Frei Aloísio Fragoso
Terminado o tempo litúrgico do Natal,
permanece a sua Verdade essencial: "Nasceu-nos um Menino. Um Filho nos foi
dado. Seu nome é Conselheiro Admirável, Deus Forte, Príncipe da Paz"
Is.9,5
A partir deste anúncio do profeta, só nos
cabe fazer uma leitura do presépio original, com a visão transparente da Fé.
Descartem-se teologias, filosofias, tecnologias, porque nenhuma ciência possui
a força sobrenatural do olhar de uma criança pedindo para viver ou dos braços
de uma mãe imolando-se a si mesma para dar-lhe vida. Reste apenas a pura
contemplação.
O Natal é a festa da simplicidade de Deus,
só acessível aos simples de coração. Na simplicidade podemos desobstruir nosso
espírito da sobrecarga de medos, rancores, ressentimentos, e lutar e até sofrer
sem perder o gosto da festa da vida. Como as crianças. Precisamos de
combatentes capazes de combater cantando. Necessitamos de bons contadores de
lendas e anedotas, da mesma forma como necessitamos de inteligências lúcidas.
Todo nascimento é, por si mesmo, uma festa. Dar e receber retomam cores novas.
A singeleza do Natal, retratada na figura
do Menino Jesus, condena todo cinismo e insensibilidade, bem como toda
ideologização do seu mistério, que busca saídas cômodas. Deus não está por trás
dos sofrimentos humanos. Deus não é provedor das riquezas acumuladas por
ínfimas minorias sob o olhar mendicante dos excluídos. Ao nascer pobre, Jesus
deixa claro de que lado Ele está.
A
simplicidade dos pastores em torno ao presépio denuncia a cobiça dos
falsos pastores. Hoje em dia eles voltam
a proliferar convertidos em mercenários
da Fé. Tentam convencer os simplórios de que Deus mandou o seu Filho porque não
precisa de nós para nos redimir. Basta que lhe paguemos em dinheiro e submissão
a conta de seus milagres televisivos. Como se Deus, em troca de ouro e prata,
tivesse desistido de nossa parceria para construir a salvação.
A despeito de tudo isso, o Natal é a festa
do perdão de Deus. Além de enviar seu Filho Unigênito, Ele o mandou com este
recado: "eu não vim para julgar, vim para salvar." Ele não nos
condena, é a própria consciência que nos condena, se fazemos uso dela; se dela
não fazemos uso, então que nos condene o olhar do pobre!
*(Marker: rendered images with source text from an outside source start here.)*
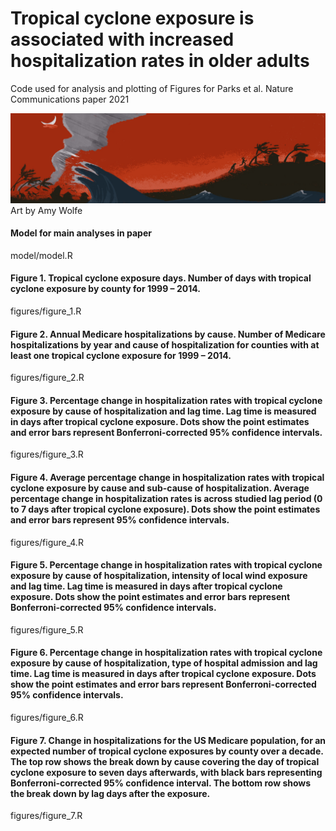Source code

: # Tropical cyclone exposure is associated with increased hospitalization rates in older adults
Code used for analysis and plotting of Figures for Parks et al. Nature Communications paper 2021

![image](https://github.com/rmp15/tropical_cyclones_hospitalizations_nat_comms/blob/main/banner/banner.jpg)
Art by Amy Wolfe

#### Model for main analyses in paper
model/model.R

#### Figure 1. Tropical cyclone exposure days. Number of days with tropical cyclone exposure by county for 1999 – 2014. 
figures/figure_1.R

#### Figure 2. Annual Medicare hospitalizations by cause. Number of Medicare hospitalizations by year and cause of hospitalization for counties with at least one tropical cyclone exposure for 1999 – 2014.
figures/figure_2.R

#### Figure 3. Percentage change in hospitalization rates with tropical cyclone exposure by cause of hospitalization and lag time. Lag time is measured in days after tropical cyclone exposure. Dots show the point estimates and error bars represent Bonferroni-corrected 95% confidence intervals.
figures/figure_3.R

#### Figure 4. Average percentage change in hospitalization rates with tropical cyclone exposure by cause and sub-cause of hospitalization. Average percentage change in hospitalization rates is across studied lag period (0 to 7 days after tropical cyclone exposure). Dots show the point estimates and error bars represent 95% confidence intervals.
figures/figure_4.R

#### Figure 5. Percentage change in hospitalization rates with tropical cyclone exposure by cause of hospitalization, intensity of local wind exposure and lag time. Lag time is measured in days after tropical cyclone exposure. Dots show the point estimates and error bars represent Bonferroni-corrected 95% confidence intervals.
figures/figure_5.R

#### Figure 6. Percentage change in hospitalization rates with tropical cyclone exposure by cause of hospitalization, type of hospital admission and lag time. Lag time is measured in days after tropical cyclone exposure. Dots show the point estimates and error bars represent Bonferroni-corrected 95% confidence intervals.
figures/figure_6.R

#### Figure 7. Change in hospitalizations for the US Medicare population, for an expected number of tropical cyclone exposures by county over a decade. The top row shows the break down by cause covering the day of tropical cyclone exposure to seven days afterwards, with black bars representing Bonferroni-corrected 95% confidence interval. The bottom row shows the break down by lag days after the exposure. 
figures/figure_7.R
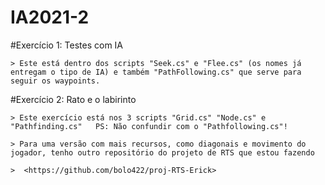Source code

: # IA2021-2

#Exercício 1: Testes com IA

	> Este está dentro dos scripts "Seek.cs" e "Flee.cs" (os nomes já entregam o tipo de IA) e também "PathFollowing.cs" que serve para seguir os waypoints.

#Exercício 2: Rato e o labirinto

	> Este exercício está nos 3 scripts "Grid.cs" "Node.cs" e "Pathfinding.cs"   PS: Não confundir com o "Pathfollowing.cs"!
	
	> Para uma versão com mais recursos, como diagonais e movimento do jogador, tenho outro repositório do projeto de RTS que estou fazendo
	
	>  <https://github.com/bolo422/proj-RTS-Erick>
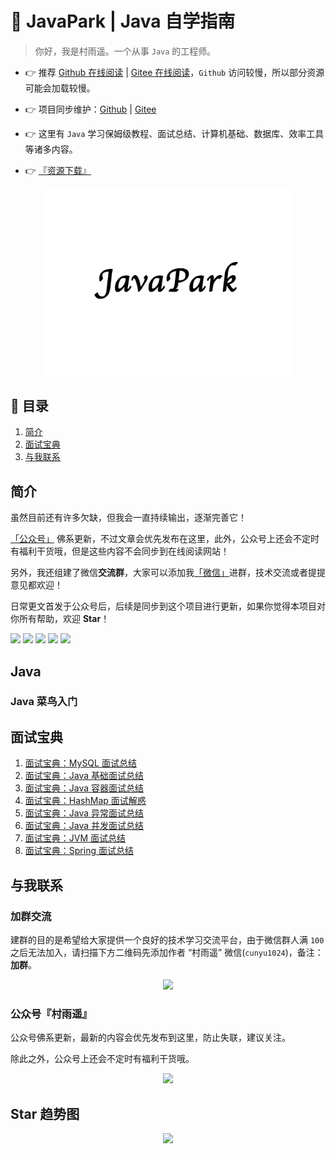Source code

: # 📖 JavaPark | Java 自学指南

> 你好，我是村雨遥。一个从事 `Java` 的工程师。

- 👉 推荐 [Github 在线阅读](https://cunyu1943.github.io/JavaPark) | [Gitee 在线阅读](https://cunyu1943.gitee.io/JavaPark)，`Github` 访问较慢，所以部分资源可能会加载较慢。

- 👉 项目同步维护：[Github](https://github.com/cunyu1943/JavaPark) | [Gitee](https://gitee.com/cunyu1943/JavaPark)

- 👉 这里有 `Java` 学习保姆级教程、面试总结、计算机基础、数据库、效率工具等诸多内容。

- 👉 [『资源下载』](https://github.com/cunyu1943/ebooks)

<center><img width="400px" src="./src/.vuepress/public/logo.png"></center>

## 🔖 目录

1. [简介](#简介)
2. [面试宝典](#面试宝典)
3. [与我联系](#与我联系)

## 简介


虽然目前还有许多欠缺，但我会一直持续输出，逐渐完善它！

[「公众号」](https://s1.ax1x.com/2022/10/08/xG7Nmd.png) 佛系更新，不过文章会优先发布在这里，此外，公众号上还会不定时有福利干货哦，但是这些内容不会同步到在线阅读网站！

另外，我还组建了微信**交流群**，大家可以添加我[「微信」](./src/.vuepress/public/personal/wechat.png)进群，技术交流或者提提意见都欢迎！

日常更文首发于公众号后，后续是同步到这个项目进行更新，如果你觉得本项目对你所有帮助，欢迎 **Star**！

[![](https://img.shields.io/badge/%E5%85%AC%E4%BC%97%E5%8F%B7-%E6%9D%91%E9%9B%A8%E9%81%A5-brightgreen)](https://s1.ax1x.com/2022/10/08/xG7Nmd.png)
[![](https://img.shields.io/badge/wechat-%E5%BE%AE%E4%BF%A1%E7%BE%A4-blueviolet)](./src/.vuepress/public/personal/wechat.png)
[![](https://img.shields.io/badge/zhihu-%E7%9F%A5%E4%B9%8E-informational)](https://www.zhihu.com/people/cunyu1943)
[![](https://img.shields.io/badge/csdn-CSDN-red)](https://cunyu1943.blog.csdn.net)
[![](https://img.shields.io/badge/juejin-%E6%8E%98%E9%87%91-blue)](https://juejin.cn/user/747323637904519)

## Java

### Java 菜鸟入门


## 面试宝典

1. [面试宝典：MySQL 面试总结](docs/interview/mysql.md)
2. [面试宝典：Java 基础面试总结](docs/interview/java-basic.md)
3. [面试宝典：Java 容器面试总结](docs/interview/collection.md)
4. [面试宝典：HashMap 面试解惑](docs/interview/hashmap.md)
5. [面试宝典：Java 异常面试总结](docs/interview/exception.md)
6. [面试宝典：Java 并发面试总结](docs/interview/concurrence.md)
7. [面试宝典：JVM 面试总结](docs/interview/jvm.md)
8. [面试宝典：Spring 面试总结](docs/interview/spring.md)

##  与我联系

### 加群交流

建群的目的是希望给大家提供一个良好的技术学习交流平台，由于微信群人满 `100` 之后无法加入，请扫描下方二维码先添加作者 “村雨遥” 微信(`cunyu1024`)，备注：**加群**。

<center><img src="https://s1.ax1x.com/2022/11/11/zPSAQs.png" width="150"></center>

### 公众号『村雨遥』

公众号佛系更新，最新的内容会优先发布到这里，防止失联，建议关注。

除此之外，公众号上还会不定时有福利干货哦。

<center><img src="https://s1.ax1x.com/2022/10/08/xG7Nmd.png" width="150"/></center>

## Star 趋势图

<center><img src="https://api.star-history.com/svg?repos=cunyu1943/JavaPark&type=Date" width="400"/></center>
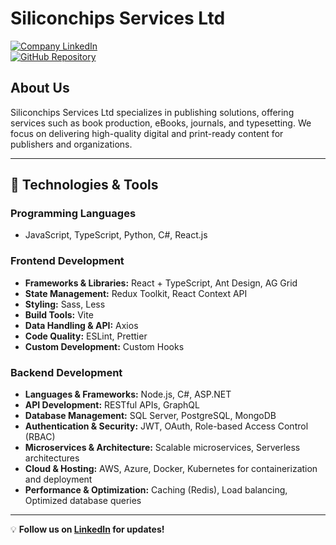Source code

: # Siliconchips Services Ltd  

[![Company LinkedIn](https://img.shields.io/badge/LinkedIn-Siliconchips_Services_Ltd-blue?logo=linkedin)](https://www.linkedin.com/company/siliconchips-services-ltd)  
[![GitHub Repository](https://img.shields.io/badge/GitHub-Siliconchips_Services-black?logo=github)](https://github.com/siliconchips-services)  

## About Us  
Siliconchips Services Ltd specializes in publishing solutions, offering services such as book production, eBooks, journals, and typesetting. We focus on delivering high-quality digital and print-ready content for publishers and organizations.  

---

## 🚀 Technologies & Tools  

### **Programming Languages**  
- JavaScript, TypeScript, Python, C#, React.js  

### **Frontend Development**  
- **Frameworks & Libraries:** React + TypeScript, Ant Design, AG Grid  
- **State Management:** Redux Toolkit, React Context API  
- **Styling:** Sass, Less  
- **Build Tools:** Vite  
- **Data Handling & API:** Axios  
- **Code Quality:** ESLint, Prettier  
- **Custom Development:** Custom Hooks  

### **Backend Development**  
- **Languages & Frameworks:** Node.js, C#, ASP.NET  
- **API Development:** RESTful APIs, GraphQL  
- **Database Management:** SQL Server, PostgreSQL, MongoDB  
- **Authentication & Security:** JWT, OAuth, Role-based Access Control (RBAC)  
- **Microservices & Architecture:** Scalable microservices, Serverless architectures  
- **Cloud & Hosting:** AWS, Azure, Docker, Kubernetes for containerization and deployment  
- **Performance & Optimization:** Caching (Redis), Load balancing, Optimized database queries  

---

💡 **Follow us on [LinkedIn](https://www.linkedin.com/company/siliconchips-services-ltd) for updates!**  
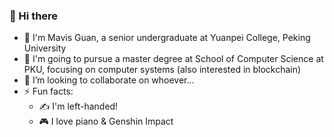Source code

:### 👋 Hi there
- :eyes: I'm Mavis Guan, a senior undergraduate at Yuanpei College, Peking University
- :book: I'm going to pursue a master degree at School of Computer Science at PKU, focusing on computer systems (also interested in blockchain)
- 👯 I’m looking to collaborate on whoever...
- ⚡ Fun facts: 
   - :writing_hand: I'm left-handed!
   - :video_game: I love piano & Genshin Impact
   
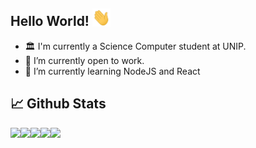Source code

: ## Hello World! <img src="https://github.com/nunees/nunees/blob/main/assets/Hi.gif" width="29px">

  - 🏛️ I'm currently a Science Computer student at UNIP.
  - 🔭 I’m currently open to work.
  - 🌱 I’m currently learning NodeJS and React


## 📈 Github Stats

![](https://github-profile-summary-cards.vercel.app/api/cards/profile-details?username=nunees&theme=github_dark)![](https://github-profile-summary-cards.vercel.app/api/cards/repos-per-language?username=nunees&theme=github_dark)![](https://github-profile-summary-cards.vercel.app/api/cards/stats?username=nunees&theme=github_dark)![](https://github-profile-summary-cards.vercel.app/api/cards/most-commit-language?username=nunees&theme=github_dark)![](https://github-profile-summary-cards.vercel.app/api/cards/productive-time?username=nunees&theme=github_dark)
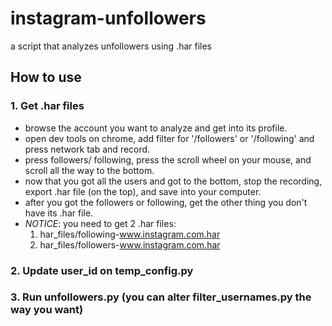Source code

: # instagram-unfollowers
a script that analyzes unfollowers using .har files

## How to use
### 1. Get .har files
* browse the account you want to analyze and get into its profile.
* open dev tools on chrome, add filter for '/followers' or '/following'  and press network tab and record.
* press followers/ following, press the scroll wheel on your mouse, and scroll all the way to the bottom.
* now that you got all the users and got to the bottom, stop the recording, 
  export .har file (on the top), and save into your computer.
* after you got the followers or following, get the other thing you don't have its .har file.
* *NOTICE*: you need to get 2 .har files:  
   1. har_files/following-www.instagram.com.har  
   2. har_files/followers-www.instagram.com.har

### 2. Update user_id on temp_config.py

### 3. Run unfollowers.py (you can alter filter_usernames.py the way you want)
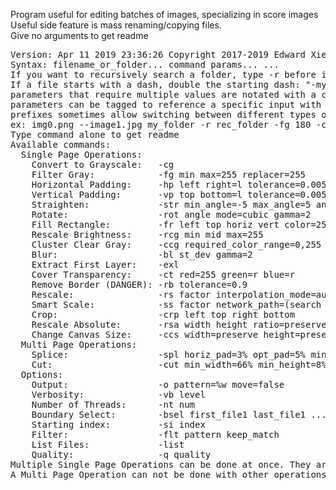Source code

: Program useful for editing batches of images, specializing in score images  
Useful side feature is mass renaming/copying files.  
Give no arguments to get readme
<pre>
Version: Apr 11 2019 23:36:26 Copyright 2017-2019 Edward Xie
Syntax: filename_or_folder... command params... ...
If you want to recursively search a folder, type -r before it
If a file starts with a dash, double the starting dash: "-my-file.jpg" -> "--my-file.jpg"
parameters that require multiple values are notated with a comma
parameters can be tagged to reference a specific input with prefix:value
prefixes sometimes allow switching between different types of input
ex: img0.png --image1.jpg my_folder -r rec_folder -fg 180 -ccg bsr:0,30 -fr l:100 w:100 h:30 t:0 -o %f.%x t
Type command alone to get readme
Available commands:
  Single Page Operations:
    Convert to Grayscale:   -cg
    Filter Gray:            -fg min max=255 replacer=255
    Horizontal Padding:     -hp left right=l tolerance=0.005 background_threshold=128
    Vertical Padding:       -vp top bottom=l tolerance=0.005 background_threshold=128
    Straighten:             -str min_angle=-5 max_angle=5 angle_prec=0.1 pixel_prec=1 boundary=128 gamma=2
    Rotate:                 -rot angle mode=cubic gamma=2
    Fill Rectangle:         -fr left top horiz vert color=255 origin=tl
    Rescale Brightness:     -rcg min mid max=255
    Cluster Clear Gray:     -ccg required_color_range=0,255 bad_size_range=0,0 sel_range=0,200 repl_color=255 eight_way=false
    Blur:                   -bl st_dev gamma=2
    Extract First Layer:    -exl
    Cover Transparency:     -ct red=255 green=r blue=r
    Remove Border (DANGER): -rb tolerance=0.9
    Rescale:                -rs factor interpolation_mode=auto gamma=2
    Smart Scale:            -ss factor network_path=(search program directory for first network)
    Crop:                   -crp left top right bottom
    Rescale Absolute:       -rsa width height ratio=preserve mode=automatic gamma=2
    Change Canvas Size:     -ccs width=preserve height=preserve origin=tl
  Multi Page Operations:
    Splice:                 -spl horiz_pad=3% opt_pad=5% min_pad=1.2% opt_hgt=55% excs_wgt=10 pad_wgt=1 bg=128
    Cut:                    -cut min_width=66% min_height=8% horiz_weight=20 min_vert_space=0 bg=128
  Options:
    Output:                 -o pattern=%w move=false
    Verbosity:              -vb level
    Number of Threads:      -nt num
    Boundary Select:        -bsel first_file1 last_file1 ... first_filen last_filen
    Starting index:         -si index
    Filter:                 -flt pattern keep_match
    List Files:             -list
    Quality:                -q quality
Multiple Single Page Operations can be done at once. They are performed in the order they are given.
A Multi Page Operation can not be done with other operations.
</pre>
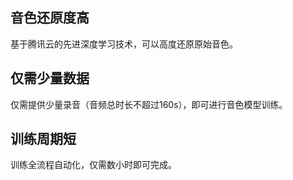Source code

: ## 音色还原度高
基于腾讯云的先进深度学习技术，可以高度还原原始音色。
## 仅需少量数据
仅需提供少量录音（音频总时长不超过160s），即可进行音色模型训练。
## 训练周期短
训练全流程自动化，仅需数小时即可完成。
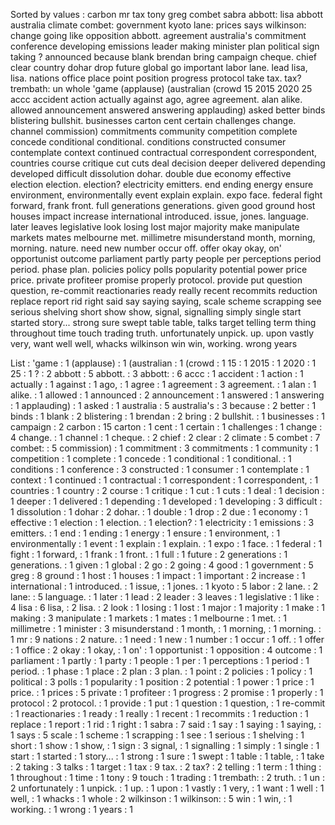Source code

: Sorted by values :
carbon mr tax tony greg combet sabra abbott: lisa abbott australia climate combet: government kyoto lane: prices says wilkinson: change going like opposition abbott. agreement australia's commitment conference developing emissions leader making minister plan political sign taking ? announced because blank brendan bring campaign cheque. chief clear country dohar drop future global go important labor lane. lead lisa, lisa. nations office place point position progress protocol take tax. tax? trembath: un whole 'game (applause) (australian (crowd 15 2015 2020 25 accc accident action actually against ago, agree agreement. alan alike. allowed announcement answered answering applauding) asked better binds blistering bullshit. businesses carton cent certain challenges change. channel commission) commitments community competition complete concede conditional conditional. conditions constructed consumer contemplate context continued contractual correspondent correspondent, countries course critique cut cuts deal decision deeper delivered depending developed difficult dissolution dohar. double due economy effective election election. election? electricity emitters. end ending energy ensure environment, environmentally event explain explain. expo face. federal fight forward, frank front. full generations generations. given good ground host houses impact increase international introduced. issue, jones. language. later leaves legislative look losing lost major majority make manipulate markets mates melbourne met. millimetre misunderstand month, morning, morning. nature. need new number occur off. offer okay okay, on' opportunist outcome parliament partly party people per perceptions period period. phase plan. policies policy polls popularity potential power price price. private profiteer promise properly protocol. provide put question question, re-commit reactionaries ready really recent recommits reduction replace report rid right said say saying saying, scale scheme scrapping see serious shelving short show show, signal, signalling simply single start started story... strong sure swept table table, talks target telling term thing throughout time touch trading truth. unfortunately unpick. up. upon vastly very, want well well, whacks wilkinson win win, working. wrong years 

List :
'game : 1
(applause) : 1
(australian : 1
(crowd : 1
15 : 1
2015 : 1
2020 : 1
25 : 1
? : 2
abbott : 5
abbott. : 3
abbott: : 6
accc : 1
accident : 1
action : 1
actually : 1
against : 1
ago, : 1
agree : 1
agreement : 3
agreement. : 1
alan : 1
alike. : 1
allowed : 1
announced : 2
announcement : 1
answered : 1
answering : 1
applauding) : 1
asked : 1
australia : 5
australia's : 3
because : 2
better : 1
binds : 1
blank : 2
blistering : 1
brendan : 2
bring : 2
bullshit. : 1
businesses : 1
campaign : 2
carbon : 15
carton : 1
cent : 1
certain : 1
challenges : 1
change : 4
change. : 1
channel : 1
cheque. : 2
chief : 2
clear : 2
climate : 5
combet : 7
combet: : 5
commission) : 1
commitment : 3
commitments : 1
community : 1
competition : 1
complete : 1
concede : 1
conditional : 1
conditional. : 1
conditions : 1
conference : 3
constructed : 1
consumer : 1
contemplate : 1
context : 1
continued : 1
contractual : 1
correspondent : 1
correspondent, : 1
countries : 1
country : 2
course : 1
critique : 1
cut : 1
cuts : 1
deal : 1
decision : 1
deeper : 1
delivered : 1
depending : 1
developed : 1
developing : 3
difficult : 1
dissolution : 1
dohar : 2
dohar. : 1
double : 1
drop : 2
due : 1
economy : 1
effective : 1
election : 1
election. : 1
election? : 1
electricity : 1
emissions : 3
emitters. : 1
end : 1
ending : 1
energy : 1
ensure : 1
environment, : 1
environmentally : 1
event : 1
explain : 1
explain. : 1
expo : 1
face. : 1
federal : 1
fight : 1
forward, : 1
frank : 1
front. : 1
full : 1
future : 2
generations : 1
generations. : 1
given : 1
global : 2
go : 2
going : 4
good : 1
government : 5
greg : 8
ground : 1
host : 1
houses : 1
impact : 1
important : 2
increase : 1
international : 1
introduced. : 1
issue, : 1
jones. : 1
kyoto : 5
labor : 2
lane. : 2
lane: : 5
language. : 1
later : 1
lead : 2
leader : 3
leaves : 1
legislative : 1
like : 4
lisa : 6
lisa, : 2
lisa. : 2
look : 1
losing : 1
lost : 1
major : 1
majority : 1
make : 1
making : 3
manipulate : 1
markets : 1
mates : 1
melbourne : 1
met. : 1
millimetre : 1
minister : 3
misunderstand : 1
month, : 1
morning, : 1
morning. : 1
mr : 9
nations : 2
nature. : 1
need : 1
new : 1
number : 1
occur : 1
off. : 1
offer : 1
office : 2
okay : 1
okay, : 1
on' : 1
opportunist : 1
opposition : 4
outcome : 1
parliament : 1
partly : 1
party : 1
people : 1
per : 1
perceptions : 1
period : 1
period. : 1
phase : 1
place : 2
plan : 3
plan. : 1
point : 2
policies : 1
policy : 1
political : 3
polls : 1
popularity : 1
position : 2
potential : 1
power : 1
price : 1
price. : 1
prices : 5
private : 1
profiteer : 1
progress : 2
promise : 1
properly : 1
protocol : 2
protocol. : 1
provide : 1
put : 1
question : 1
question, : 1
re-commit : 1
reactionaries : 1
ready : 1
really : 1
recent : 1
recommits : 1
reduction : 1
replace : 1
report : 1
rid : 1
right : 1
sabra : 7
said : 1
say : 1
saying : 1
saying, : 1
says : 5
scale : 1
scheme : 1
scrapping : 1
see : 1
serious : 1
shelving : 1
short : 1
show : 1
show, : 1
sign : 3
signal, : 1
signalling : 1
simply : 1
single : 1
start : 1
started : 1
story... : 1
strong : 1
sure : 1
swept : 1
table : 1
table, : 1
take : 2
taking : 3
talks : 1
target : 1
tax : 9
tax. : 2
tax? : 2
telling : 1
term : 1
thing : 1
throughout : 1
time : 1
tony : 9
touch : 1
trading : 1
trembath: : 2
truth. : 1
un : 2
unfortunately : 1
unpick. : 1
up. : 1
upon : 1
vastly : 1
very, : 1
want : 1
well : 1
well, : 1
whacks : 1
whole : 2
wilkinson : 1
wilkinson: : 5
win : 1
win, : 1
working. : 1
wrong : 1
years : 1
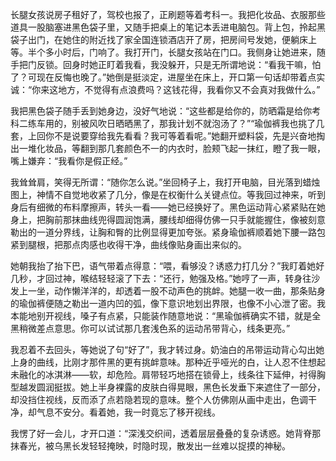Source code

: 长腿女孩说房子租好了，驾校也报了，正刷题等着考科一。我把化妆品、衣服那些道具一股脑塞进黑色袋子里，又随手把桌上的笔记本丢进电脑包。背上包，拎起黑袋子出门，在她住的附近找了家全国连锁酒店开了房，把房间号发她，便躺床上等。半个多小时后，门响了。我打开门，长腿女孩站在门口。我侧身让她进来，随手把门反锁。回身时她正盯着我看，我没躲开，只是无所谓地说：“看我干嘛，怕了？可现在反悔也晚了。”她倒是挺淡定，进屋坐在床上，开口第一句话却带着点实诚：“你来这地方，不觉得有点浪费吗？这钱花得，我看你又不会真对我做什么。”

我把黑色袋子随手丢到她身边，没好气地说：“这些都是给你的，防晒霜是给你考科二练车用的，别被风吹日晒晒黑了，那我计划不就泡汤了？”“瑜伽裤我也挑了几套，上回你不是说要穿给我先看看？我可等着看呢。”她翻开塑料袋，先是兴奋地掏出一堆化妆品，等翻到那几套颜色不一的内衣时，脸颊飞起一抹红，瞪了我一眼，嘴上嫌弃：“我看你是假正经。”

我耸耸肩，笑得无所谓：“随你怎么说。”坐回椅子上，我打开电脑，目光落到蜡烛图上，神情不自觉地收紧了几分，像是在权衡什么关键点位。等我回过神来，听到身后有细微的布料摩擦声，转头一看——她已经换好了。黑色运动背心紧紧贴在她身上，把胸前那抹曲线兜得圆润饱满，腰线却细得仿佛一只手就能握住，像被刻意勒出的一道分界线，让胸和臀的比例显得更加夸张。紧身瑜伽裤顺着她下腰一路包紧到腿根，把那点肉感也收得干净，曲线像贴身画出来似的。

她朝我抬了抬下巴，语气带着点得意：“喂，看够没？诱惑力打几分？”我盯着她好几秒，才回过神，喉结轻轻滚了下去：“还行，勉强及格。”她哼了一声，转身往沙发上一坐，动作懒洋洋的，却透着一股不动声色的挑衅。她腿一收一曲，那条贴身的瑜伽裤便随之勒出一道内凹的弧，像下意识地划出界限，也像不小心泄了密。我本能地别开视线，嗓子有点紧，只能装作随意地说：“黑瑜伽裤确实不错，就是全黑稍微差点意思。你可以试试那几套浅色系的运动吊带背心，线条更亮。”

我忍着不去回头，等她说了句“好了”，我才转过身。奶油白的吊带运动背心勾出她上身的曲线，比刚才那件黑的更有挑衅意味。那种近乎哑光的白，让人忍不住想起未融化的冰淇淋——软，却危险。肩带轻巧地搭在锁骨上，线条往下延伸，衬得胸型越发圆润挺拔。她上半身裸露的皮肤白得晃眼，黑色长发垂下来遮住了一部分，却没挡住视线，反而添了点若隐若现的意味。整个人仿佛刚从画中走出，色调干净，却气息不安分。看着她，我一时竟忘了移开视线。

我愣了好一会儿，才开口道：“深浅交织间，透着层层叠叠的复杂诱惑。她背脊那抹春光，被乌黑长发轻轻掩映，时隐时现，散发出一丝难以捉摸的神秘。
Desde então, o que de melhor temos a fazer
é acolher o dom que se oferece: o dom desta fraqueza aparente do Menino Deus,
que transforma em força nossa fraqueza real. E assim matar nossa fome do
Absoluto. Nossa fome é uma só e é indivisível:
fome-de-pão-fome-de-vida-fome-de-Deus.
Era uma vez uma aldeia perdida no meio de
montanhas. Engastada ao pé de um imenso rochedo. A natureza tinha esculpido
neste rochedo uma gigantesca figura, muito semelhante à figura de um homem. Por
causa de suas dimensões enormes, por causa também de sua expressão real e
grandiosa, aquele rochedo reinava sobre toda a região. Os habitantes olhavam
para ele como se fosse um ser vivo. Com o tempo criou-se uma lenda que passava
de boca em boca, de geração em geração e dizia o seguinte: um dia um homem de
maravilhosa bondade, assemelhando-se, traço por traço, à figura da montanha,
vai aparecer em nosso povoado, vai derramar suas virtudes, espalhar seus
grandes benefícios. Ele será o nosso Redentor.
Um adolescente da aldeia ficou tão
impressionado com essa estória, que não parava mais de refletir e levantar os olhos
para a montanha. Todo momento que tinha livre corria para perto da figura e se
punha a contemplar e a pensar: como será ele? O que dirá? O que fará? Como vai
nos libertar? Nesse estado de espírito,
perseverou, ano após ano, até chegar à idade de homem feito.
Eis que, um belo dia, ao dirigir-se ele
para a praça da aldeia, os moradores ergueram os olhos e tiveram uma grande
surpresa. Os traços da figura da montanha resplandeciam nele. Ele era o Libertador.
De tanto contemplar o objeto de seus
sonhos e da esperança do seu povo, ele acabou incorporando suas formas e
fazendo a lenda virar realidade.
É assim que devemos contemplar o mistério
do Natal.
Frei Aloísio Fragoso é frade franciscano,
coordenador da Tenda da Fé e escritor.